1. Lack of sufficient information on characterization techniques compatible with breast cancer-on-a-chip platforms (optical, imaging, -omics, etc.)
We thank the reviewer for highlighting this important point. In response, we have expanded the manuscript to include a more detailed overview of liquid biopsy-compatible characterization techniques. Specifically, we discuss optical and imaging-based approaches such as flow cytometry, imaging flow cytometry, and nanoparticle tracking analysis for CTC and extracellular vesicle (EV) profiling, as well as spectrochemical techniques like ATR-FTIR spectroscopy for multiplexed biochemical analysis. We also highlight -omics and single-molecule technologies—including ddPCR, targeted and whole-genome NGS, RNA sequencing, and proteomics—that allow quantitative detection of circulating tumor DNA, cfRNA, microRNAs, and exosomal cargo. These tools provide high sensitivity and specificity for monitoring dynamic disease states, detecting actionable mutations, and characterizing resistance mechanisms. The inclusion of this information strengthens the translational scope of the review and clarifies how liquid biopsy readouts can be integrated with breast cancer-on-a-chip platforms (Lines 952-935).

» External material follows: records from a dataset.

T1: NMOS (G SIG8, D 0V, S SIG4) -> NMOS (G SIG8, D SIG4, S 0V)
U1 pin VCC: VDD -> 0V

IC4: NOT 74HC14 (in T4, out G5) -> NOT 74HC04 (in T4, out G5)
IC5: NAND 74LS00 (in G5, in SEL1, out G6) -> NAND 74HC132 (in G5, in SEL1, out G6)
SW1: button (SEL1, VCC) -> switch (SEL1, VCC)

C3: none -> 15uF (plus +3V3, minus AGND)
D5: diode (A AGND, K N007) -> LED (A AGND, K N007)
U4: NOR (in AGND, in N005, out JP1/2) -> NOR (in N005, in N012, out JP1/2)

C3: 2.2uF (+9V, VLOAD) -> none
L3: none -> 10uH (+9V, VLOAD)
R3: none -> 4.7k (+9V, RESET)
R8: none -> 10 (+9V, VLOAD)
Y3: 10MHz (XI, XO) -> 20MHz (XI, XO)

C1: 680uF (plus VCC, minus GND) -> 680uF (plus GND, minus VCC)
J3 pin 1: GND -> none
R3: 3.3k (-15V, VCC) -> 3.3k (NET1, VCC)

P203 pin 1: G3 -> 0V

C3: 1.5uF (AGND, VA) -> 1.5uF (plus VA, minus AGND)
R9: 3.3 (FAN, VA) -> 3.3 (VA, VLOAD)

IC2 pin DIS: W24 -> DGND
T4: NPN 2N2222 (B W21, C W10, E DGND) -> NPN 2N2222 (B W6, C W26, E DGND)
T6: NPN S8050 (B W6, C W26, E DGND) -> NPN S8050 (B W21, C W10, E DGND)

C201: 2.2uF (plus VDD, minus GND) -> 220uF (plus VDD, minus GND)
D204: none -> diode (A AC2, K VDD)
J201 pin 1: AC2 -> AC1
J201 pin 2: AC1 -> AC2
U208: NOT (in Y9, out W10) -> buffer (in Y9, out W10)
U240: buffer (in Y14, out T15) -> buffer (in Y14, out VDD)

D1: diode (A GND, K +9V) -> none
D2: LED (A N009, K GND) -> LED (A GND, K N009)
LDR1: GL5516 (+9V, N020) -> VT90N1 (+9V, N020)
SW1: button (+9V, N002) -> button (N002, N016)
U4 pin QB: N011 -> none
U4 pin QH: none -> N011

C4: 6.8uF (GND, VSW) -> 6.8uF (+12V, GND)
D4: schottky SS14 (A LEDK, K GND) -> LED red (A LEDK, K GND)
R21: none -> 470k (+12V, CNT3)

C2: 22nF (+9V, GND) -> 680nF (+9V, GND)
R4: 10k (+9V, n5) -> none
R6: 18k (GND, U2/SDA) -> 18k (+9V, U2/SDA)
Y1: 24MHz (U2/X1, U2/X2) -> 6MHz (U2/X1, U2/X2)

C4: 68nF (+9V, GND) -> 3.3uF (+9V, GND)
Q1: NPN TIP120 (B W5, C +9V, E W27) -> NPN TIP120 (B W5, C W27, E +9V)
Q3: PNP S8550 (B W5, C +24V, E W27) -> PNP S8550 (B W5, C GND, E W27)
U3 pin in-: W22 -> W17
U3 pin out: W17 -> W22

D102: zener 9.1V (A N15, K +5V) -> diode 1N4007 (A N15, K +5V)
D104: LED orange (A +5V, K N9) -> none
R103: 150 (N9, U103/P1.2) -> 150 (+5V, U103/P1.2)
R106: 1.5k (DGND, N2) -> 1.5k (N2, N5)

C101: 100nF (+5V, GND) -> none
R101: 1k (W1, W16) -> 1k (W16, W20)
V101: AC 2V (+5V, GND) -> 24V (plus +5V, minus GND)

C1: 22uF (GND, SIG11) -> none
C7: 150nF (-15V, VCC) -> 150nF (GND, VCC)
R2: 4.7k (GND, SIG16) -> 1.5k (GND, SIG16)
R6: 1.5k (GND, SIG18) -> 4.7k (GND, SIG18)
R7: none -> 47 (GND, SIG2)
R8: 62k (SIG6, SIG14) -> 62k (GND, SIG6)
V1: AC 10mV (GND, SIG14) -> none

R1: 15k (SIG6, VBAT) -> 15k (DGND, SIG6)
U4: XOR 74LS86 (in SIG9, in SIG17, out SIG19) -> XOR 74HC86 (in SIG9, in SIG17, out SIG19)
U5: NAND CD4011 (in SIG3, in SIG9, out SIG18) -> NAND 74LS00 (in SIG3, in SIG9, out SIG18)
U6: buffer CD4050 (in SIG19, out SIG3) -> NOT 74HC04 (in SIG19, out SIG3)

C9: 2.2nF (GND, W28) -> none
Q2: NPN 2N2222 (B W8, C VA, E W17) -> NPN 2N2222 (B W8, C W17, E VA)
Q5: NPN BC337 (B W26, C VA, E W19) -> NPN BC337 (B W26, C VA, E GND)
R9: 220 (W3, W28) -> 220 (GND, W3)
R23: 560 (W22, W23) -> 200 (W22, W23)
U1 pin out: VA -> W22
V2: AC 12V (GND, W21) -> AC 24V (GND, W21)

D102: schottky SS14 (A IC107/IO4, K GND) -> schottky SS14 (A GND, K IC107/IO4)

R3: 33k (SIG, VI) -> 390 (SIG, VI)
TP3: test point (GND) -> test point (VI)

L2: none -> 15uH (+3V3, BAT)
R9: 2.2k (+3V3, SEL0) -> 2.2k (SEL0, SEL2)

2. Multiparametric monitoring, parallelization, and reusability of platforms
We fully agree with the reviewer’s observation that the intrinsic complexity of 3D cell cultures requires multiparametric monitoring over time to capture disease dynamics. To address this, we have expanded the Discussion to emphasize:

• the importance of parallelized chip arrays for simultaneous testing of multiple conditions or patient-derived samples;

• the potential for device reusability through modular thermoplastic or sterilizable designs, which enhance reproducibility and reduce costs; and

• the integration of high-sensitivity, high-specificity sensing modalities such as TEER electrodes, optical/electrochemical probes for oxygen and pH monitoring, and antibody-functionalized or nanoplasmonic biosensors for biomarker detection.

• lines 1029-1043

3. Lack of quantitative performance data of breast cancer-on-a-chip devices
We appreciate this remark. To improve comparability for the reader, we have incorporated quantitative performance data into the revised manuscript, including parameters such as capture efficiency, detection limits, culture duration, and sensitivity/specificity where available (lines 926; 977-978; 981-982).

Round 2

Reviewer 1 Report

Comments and Suggestions for Authors

To be accepted per the manuscript is improved after addressing all comments raised.